Sgt. Dudka had to verbally relive the events at The Abbey, but doing so, he was instrumental as a witness and greatly aided in Meyer being given the death sentence. A year later, the sentence was overturned, and Meyer was given a life sentence. Then in 1954, he was one of the last German war criminals to be released from prison. He denied any involvement during his trial, but during a revisit to the Abbey, he admitted he did give orders for the death of these young Canadian soldiers. 

Meyers died in 1961, but did he ever suffer the consequences of his actions? Did he ever have nightmares of the crimes he ordered? Stan Dudka must have endured incredible unspeakable memories of both the war and the trial. As a daughter of Stan Hughes, my dad would break down in tears at the Christmas dinner table, feeling incredible guilt that he was a survivor and others were not. Too often, I would witness in the still of the night, my dad running down the hallway screaming, “The Germans are coming” as he knelt terrified in a corner, awakening again from yet another terrible nightmare! 
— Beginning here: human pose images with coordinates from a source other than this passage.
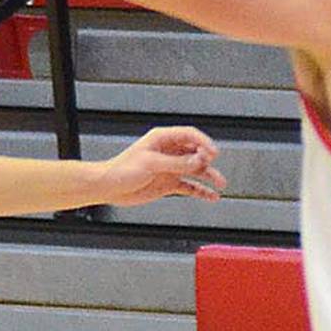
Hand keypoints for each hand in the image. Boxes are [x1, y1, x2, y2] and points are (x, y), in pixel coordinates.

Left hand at [99, 126, 225, 205]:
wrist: (110, 187)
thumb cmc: (123, 169)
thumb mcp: (151, 164)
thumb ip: (177, 163)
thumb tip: (198, 160)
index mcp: (162, 139)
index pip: (189, 135)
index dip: (204, 142)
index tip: (214, 153)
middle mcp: (168, 152)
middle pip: (195, 151)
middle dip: (207, 158)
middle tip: (213, 167)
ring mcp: (170, 168)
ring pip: (195, 169)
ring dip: (208, 175)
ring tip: (221, 183)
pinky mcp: (168, 183)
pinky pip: (190, 186)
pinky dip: (201, 190)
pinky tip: (211, 196)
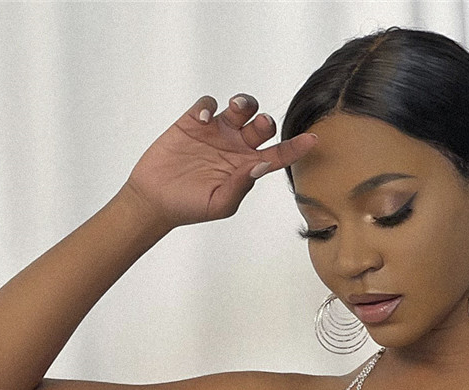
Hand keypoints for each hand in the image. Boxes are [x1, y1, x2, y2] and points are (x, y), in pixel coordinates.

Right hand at [122, 92, 317, 229]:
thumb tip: (261, 164)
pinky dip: (209, 106)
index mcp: (246, 167)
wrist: (155, 199)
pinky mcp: (193, 122)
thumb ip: (241, 185)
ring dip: (244, 103)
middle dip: (265, 121)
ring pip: (240, 108)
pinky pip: (209, 104)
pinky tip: (203, 120)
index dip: (296, 147)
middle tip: (257, 125)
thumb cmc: (190, 207)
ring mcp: (215, 133)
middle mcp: (235, 147)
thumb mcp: (220, 204)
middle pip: (262, 125)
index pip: (278, 154)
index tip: (313, 140)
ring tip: (235, 108)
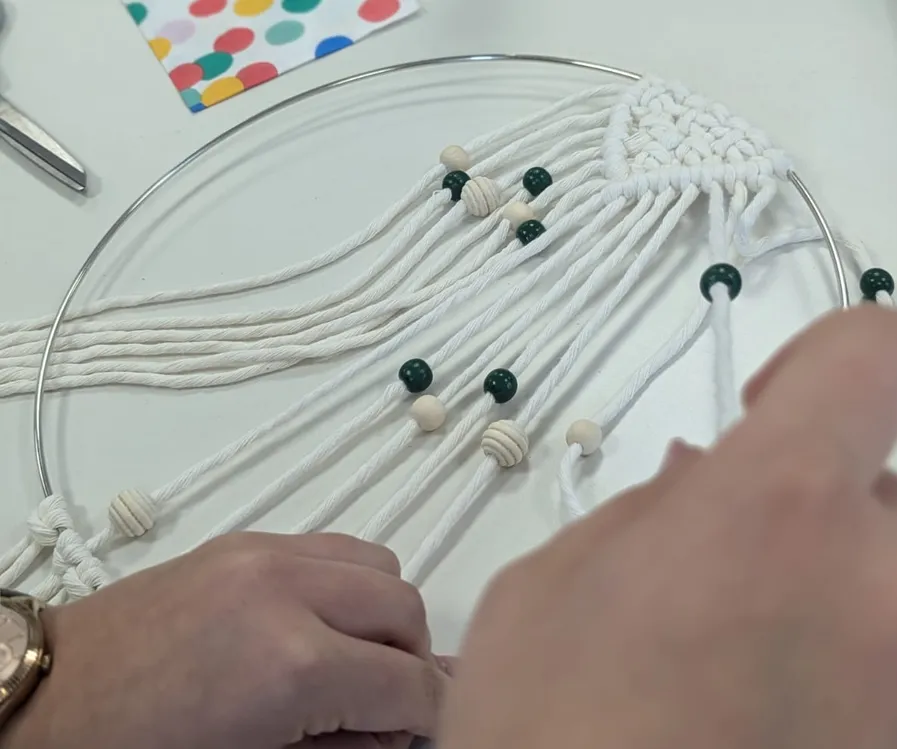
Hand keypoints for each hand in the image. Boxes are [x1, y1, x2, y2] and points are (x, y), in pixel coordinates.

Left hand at [1, 532, 449, 748]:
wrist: (50, 699)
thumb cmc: (138, 747)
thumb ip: (348, 744)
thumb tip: (401, 731)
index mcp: (294, 665)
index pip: (410, 681)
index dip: (430, 714)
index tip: (422, 730)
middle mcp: (289, 592)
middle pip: (405, 609)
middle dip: (412, 660)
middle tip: (389, 701)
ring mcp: (265, 555)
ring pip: (379, 564)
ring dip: (384, 613)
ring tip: (357, 655)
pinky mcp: (244, 540)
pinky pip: (331, 546)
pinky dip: (347, 581)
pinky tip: (321, 620)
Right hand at [442, 305, 896, 748]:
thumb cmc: (545, 744)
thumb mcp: (554, 588)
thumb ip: (646, 509)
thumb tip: (703, 476)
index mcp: (775, 515)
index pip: (875, 355)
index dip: (825, 360)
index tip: (775, 406)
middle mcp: (890, 598)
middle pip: (895, 486)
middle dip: (816, 506)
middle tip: (733, 563)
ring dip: (837, 585)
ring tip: (748, 646)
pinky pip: (896, 658)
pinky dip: (851, 651)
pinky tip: (769, 691)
On this Remembrance Day, may we not only remember each soldier who gave the ultimate sacrifice, but also those who fought and came home. It is important to honour our hometown heroes as some of the bravest who volunteered to fight for freedom. May their families be so very proud of their heroism at The Abbey. 
Ian Crowe and James Alvin Moss, both age 22, were buried in war cemeteries in France. Stan Dudka and Stan Hughes went on to raise large families. Sgt. Dudka was decorated with the Military Medal for distinguished service at Buckingham Palace. Stan Hughes returned to The Ardenne Abbey, a very difficult experience to honour his comrades.

Stan Hughes will forever be my hero. I was blessed to inherit his humour, his love of country and unselfishness, he named me after The Cross of Lorraine, and as he and I alone, spent endless hours hauling logs, he taught me every single army song ever written! On Remembrance Day, I raise a toast to our local heroes Ian Crowe, James Moss, Stan Dudka and Stan Hughes and all their comrades. Enjoy an extra beer and belt out those old army songs. 

Love you endlessly dad, Buttons!

A memorial was erected in June 1984 at The Abbey in respect to the Canadian soldiers who died there on June 7 to June 8, 1944.
Pte. Ivan Lee Crowe of New Glasgow. NNSH
Pte. Charles Doucette of Sydney. NNSH
Pte. Reginald Keeping of Newfoundland. NNSH
Cpl. Joseph Francis MacIntyre of Sydney Mines. NNSH
Pte. James Alvin Moss of STELLARTON. NNSH
Pte. Walter Michael Doherty of New Brunswick. NNSH
Pte. Hollis Leslie McKeil of Lower Selma’s, Nova Scotia. NNSH
Pte. Thomas Edward Mont of Truro. NNSH
Pte. Raymond Moore of Kentville. NNSH
Pte. George Edward Millar of Ontario. NNSH
Pte. George Richard McNaughton of Sydney. NNSH
Pte. Hugh Allen MacDonald of Morgan, Nova Scotia. NNSH
Tpr James Bolt of Ontario Canadian Armoured Regiment
Tpr George Gill of England. CAR
Tpr Thomas Halliburton Henry of Montreal. CAR
Tpr Roger Lockhead of Montreal. CAR
TPR Harold George Philp of Ontario. CAR
Ltn. Thomas Alfred Lee Windsor of Montreal.